As Helen stood beside him, she confessed one human weakness. —Stay close, Uncle— she said to him telepathically. —I feel like I’m for sale with the rest.—

Dick appeared momentarily startled, then, knowing she was showing off, responded with a chuckle and said softly, “If that concerned you, Helen, you never should have worn that dress. I think you’ll survive without me. Besides, it looks like a new line is forming to meet you.”

He had intended to begin walking through another section of the display when he saw a tall, white-haired man in his sixties farther back in line. With an experienced policeman’s eye, he scanned the gallery noting the three armed men in the crowd, their shoulders holsters carefully hidden under full-cut jackets, and, with irrational relief, the guards at each of the show’s exits. Even without the security, Raymond Carrera, undisputed head of organized crime in northern Ohio, could only be here to buy. Not certain how Helen would react to the man, he stayed close to her as Carrera walked over to her.

When Carrera took Helen’s hand, she sensed the blood on his conscience, the power of the man. She wanted to recoil but held her control perfectly, enough to smile when he introduced himself and complimented her on her work, to thank him as he said, “I would have bought a picture as an investment. I think now that I will keep it in my collection forever to remind me of your face.”

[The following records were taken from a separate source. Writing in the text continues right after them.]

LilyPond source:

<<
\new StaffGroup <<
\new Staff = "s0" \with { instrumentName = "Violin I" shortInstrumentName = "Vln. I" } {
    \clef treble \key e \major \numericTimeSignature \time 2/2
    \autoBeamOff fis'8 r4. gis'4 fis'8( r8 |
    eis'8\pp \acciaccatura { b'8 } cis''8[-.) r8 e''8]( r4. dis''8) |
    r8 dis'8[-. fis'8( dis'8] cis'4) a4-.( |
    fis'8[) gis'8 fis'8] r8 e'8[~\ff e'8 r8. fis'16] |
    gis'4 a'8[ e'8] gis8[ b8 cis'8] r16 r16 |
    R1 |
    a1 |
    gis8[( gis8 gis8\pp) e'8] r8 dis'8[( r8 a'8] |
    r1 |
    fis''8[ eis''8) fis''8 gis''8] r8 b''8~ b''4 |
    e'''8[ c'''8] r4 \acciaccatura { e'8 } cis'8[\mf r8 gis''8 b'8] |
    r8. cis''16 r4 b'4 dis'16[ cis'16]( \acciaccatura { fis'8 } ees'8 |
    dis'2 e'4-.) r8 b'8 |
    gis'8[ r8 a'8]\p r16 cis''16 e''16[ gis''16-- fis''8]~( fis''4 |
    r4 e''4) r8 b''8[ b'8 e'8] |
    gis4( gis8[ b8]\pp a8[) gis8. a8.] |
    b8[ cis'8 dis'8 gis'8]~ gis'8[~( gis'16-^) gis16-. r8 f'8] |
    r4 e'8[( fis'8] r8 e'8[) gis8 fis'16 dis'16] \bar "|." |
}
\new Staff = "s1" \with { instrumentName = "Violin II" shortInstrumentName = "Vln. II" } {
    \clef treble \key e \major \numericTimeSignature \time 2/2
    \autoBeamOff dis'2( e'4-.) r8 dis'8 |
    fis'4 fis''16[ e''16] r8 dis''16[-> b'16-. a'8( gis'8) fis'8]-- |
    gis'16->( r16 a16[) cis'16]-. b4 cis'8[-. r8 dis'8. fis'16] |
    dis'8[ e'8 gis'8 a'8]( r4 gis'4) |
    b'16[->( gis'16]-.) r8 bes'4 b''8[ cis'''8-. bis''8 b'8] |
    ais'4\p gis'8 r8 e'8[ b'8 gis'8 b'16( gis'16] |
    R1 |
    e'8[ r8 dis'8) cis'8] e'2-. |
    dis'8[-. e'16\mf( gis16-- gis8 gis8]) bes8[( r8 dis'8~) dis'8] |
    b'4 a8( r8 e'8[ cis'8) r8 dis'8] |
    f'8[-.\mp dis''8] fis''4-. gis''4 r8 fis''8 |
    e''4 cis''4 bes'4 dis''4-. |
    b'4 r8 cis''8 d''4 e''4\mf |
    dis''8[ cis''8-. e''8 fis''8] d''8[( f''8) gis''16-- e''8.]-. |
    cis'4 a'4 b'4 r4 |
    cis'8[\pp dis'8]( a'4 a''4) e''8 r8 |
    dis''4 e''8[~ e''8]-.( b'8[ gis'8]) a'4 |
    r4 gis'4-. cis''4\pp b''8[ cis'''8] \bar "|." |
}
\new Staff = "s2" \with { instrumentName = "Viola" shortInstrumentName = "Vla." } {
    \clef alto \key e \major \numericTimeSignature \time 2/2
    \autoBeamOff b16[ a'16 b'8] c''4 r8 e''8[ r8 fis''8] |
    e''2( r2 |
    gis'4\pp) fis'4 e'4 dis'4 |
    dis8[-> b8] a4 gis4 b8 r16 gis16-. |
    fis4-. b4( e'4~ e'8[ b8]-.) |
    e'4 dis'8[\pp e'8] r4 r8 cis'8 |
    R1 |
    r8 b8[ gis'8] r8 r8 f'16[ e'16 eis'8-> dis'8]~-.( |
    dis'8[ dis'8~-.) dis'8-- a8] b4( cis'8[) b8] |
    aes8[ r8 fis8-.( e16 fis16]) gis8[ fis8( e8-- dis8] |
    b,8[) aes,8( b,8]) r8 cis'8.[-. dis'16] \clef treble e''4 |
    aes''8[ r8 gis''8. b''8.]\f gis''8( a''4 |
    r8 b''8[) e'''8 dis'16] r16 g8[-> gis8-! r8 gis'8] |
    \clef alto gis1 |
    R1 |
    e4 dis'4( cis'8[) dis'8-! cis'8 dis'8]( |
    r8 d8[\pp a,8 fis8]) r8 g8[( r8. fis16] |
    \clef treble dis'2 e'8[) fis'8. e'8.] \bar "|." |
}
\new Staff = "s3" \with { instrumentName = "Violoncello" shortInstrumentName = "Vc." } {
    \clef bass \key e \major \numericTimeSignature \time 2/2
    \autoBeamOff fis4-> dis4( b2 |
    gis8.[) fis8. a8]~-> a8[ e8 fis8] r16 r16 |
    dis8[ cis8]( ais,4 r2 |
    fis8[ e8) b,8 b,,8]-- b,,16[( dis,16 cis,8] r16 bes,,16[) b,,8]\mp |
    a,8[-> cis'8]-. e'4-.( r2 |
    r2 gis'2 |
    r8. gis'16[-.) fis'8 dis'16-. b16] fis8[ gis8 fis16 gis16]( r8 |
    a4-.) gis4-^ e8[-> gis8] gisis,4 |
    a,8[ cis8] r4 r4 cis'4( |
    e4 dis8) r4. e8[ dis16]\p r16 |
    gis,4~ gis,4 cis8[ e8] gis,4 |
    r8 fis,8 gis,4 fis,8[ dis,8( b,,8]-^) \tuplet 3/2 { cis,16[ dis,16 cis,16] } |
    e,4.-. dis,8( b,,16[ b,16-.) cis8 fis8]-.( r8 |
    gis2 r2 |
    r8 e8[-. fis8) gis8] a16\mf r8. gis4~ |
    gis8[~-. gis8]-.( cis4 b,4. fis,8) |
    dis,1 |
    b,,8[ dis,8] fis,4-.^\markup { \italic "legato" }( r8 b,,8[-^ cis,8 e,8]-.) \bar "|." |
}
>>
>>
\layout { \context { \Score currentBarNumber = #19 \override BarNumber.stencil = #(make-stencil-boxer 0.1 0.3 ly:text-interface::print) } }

Carrera’s eyes shifted sideways, meeting Dick’s. “I’d heard this young woman was your niece, Captain. It made me curious. She shows great talent. You should be proud.” He nodded politely to both of them, then turned and walked toward the center of the lobby, one of his guards a few steps behind.

Helen watched them go, barely aware of Stephen and her uncle moving closer to her. “He’s facing federal charges soon. I wish I could admit what you probably just learned as evidence for the prosecution,” Dick said in a low tone.

“What I learned would make no difference, Uncle,” she replied, certain somehow that the man wouldn’t live long but that his presence here would one day have a tragic impact on her life.

Her expression grew so troubled that Dick asked, “Are you all right?”

“I think so.” Helen watched the men walk away, inexplicably wondering about her strange surge of emotion. Carrera only made her feel sad and somewhat wary, but his sandy-haired bodyguard projected such evil she could almost see the blood on the marble floor where he had walked. Dismayed, she pulled her eyes away from him and took the hand of a young man who had been waiting to speak to her with eyes fixed on her face, fighting the desire to reach out and stroke her white-blond hair.